Today we have learned about something which roughly translates to 'Markov-property' at school. I have looked it up and found this page: https://en.wikipedia.org/wiki/Markov_property, however, this is way too complicated for me and I am afraid this is not what I am looking for.

We learned that for statistical populations of units $x_1, x_2, x_3, \dots, x_n$ where all units are positive numbers (I am sorry if I use the terminology wrong, these words are completely new to me and English is not my native language), the following stands: Let $A > \bar{x}$ (Where $\bar{x}$ is the arithmetic average of the population). Then there are $\frac{n\bar{x}}{A}$ numbers which are greater or equal to $A$ (Where $n$ is the number of units in the population).

I hope I have been clear enough... Could anybody tell me what this is and where can I find more information about it?

Answer 1

In English this is known as Markov's inequality.

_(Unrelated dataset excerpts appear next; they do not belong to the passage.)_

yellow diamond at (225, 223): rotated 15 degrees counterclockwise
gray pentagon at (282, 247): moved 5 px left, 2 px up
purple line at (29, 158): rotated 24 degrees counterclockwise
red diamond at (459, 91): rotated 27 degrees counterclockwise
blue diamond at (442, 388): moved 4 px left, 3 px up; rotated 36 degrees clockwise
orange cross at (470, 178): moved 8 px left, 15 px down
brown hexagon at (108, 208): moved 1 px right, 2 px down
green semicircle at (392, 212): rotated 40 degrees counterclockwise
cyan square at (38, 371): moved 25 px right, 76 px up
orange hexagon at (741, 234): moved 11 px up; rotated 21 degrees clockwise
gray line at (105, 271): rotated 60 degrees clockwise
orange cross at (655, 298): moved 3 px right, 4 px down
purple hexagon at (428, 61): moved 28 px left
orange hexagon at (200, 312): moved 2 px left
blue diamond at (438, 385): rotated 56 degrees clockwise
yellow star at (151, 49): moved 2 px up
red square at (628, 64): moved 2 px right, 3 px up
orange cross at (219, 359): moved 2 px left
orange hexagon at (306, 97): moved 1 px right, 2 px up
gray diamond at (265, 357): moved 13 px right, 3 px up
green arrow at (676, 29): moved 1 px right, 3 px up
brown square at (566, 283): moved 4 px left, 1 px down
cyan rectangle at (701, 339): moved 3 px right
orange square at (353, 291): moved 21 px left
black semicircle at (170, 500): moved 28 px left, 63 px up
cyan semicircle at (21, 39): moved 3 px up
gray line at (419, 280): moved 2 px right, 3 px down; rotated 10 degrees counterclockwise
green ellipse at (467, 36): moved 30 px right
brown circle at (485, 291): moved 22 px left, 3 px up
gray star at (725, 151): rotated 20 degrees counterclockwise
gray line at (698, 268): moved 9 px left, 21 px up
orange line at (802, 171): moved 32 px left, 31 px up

Specifically, given a collection of samples $x_1,\ldots,x_n$ we can define an associated probability distribution by giving each sample an equal probability $\frac{1}{n}$. Then the random variable $X$ represents choosing one of the $n$ samples uniformly at random. Markov's inequality says that as long as $X$ always takes nonnegative values (i.e. all the $x_i$ are nonnegative), $$\mathbb P(X \ge a) \le \frac{\mathbb{E}(X)}{a}.$$ In this case, $\mathbb P(X \ge a)$ is the probability of choosing a sample that is larger than $a$, which is $\frac{1}{n}$ times the number of samples larger than $a$, while $\mathbb E(X)$ is the expected value of $X$, which is $\mathbb E(X) = \sum p_ix_i = \frac1n\sum x_i = \bar x$.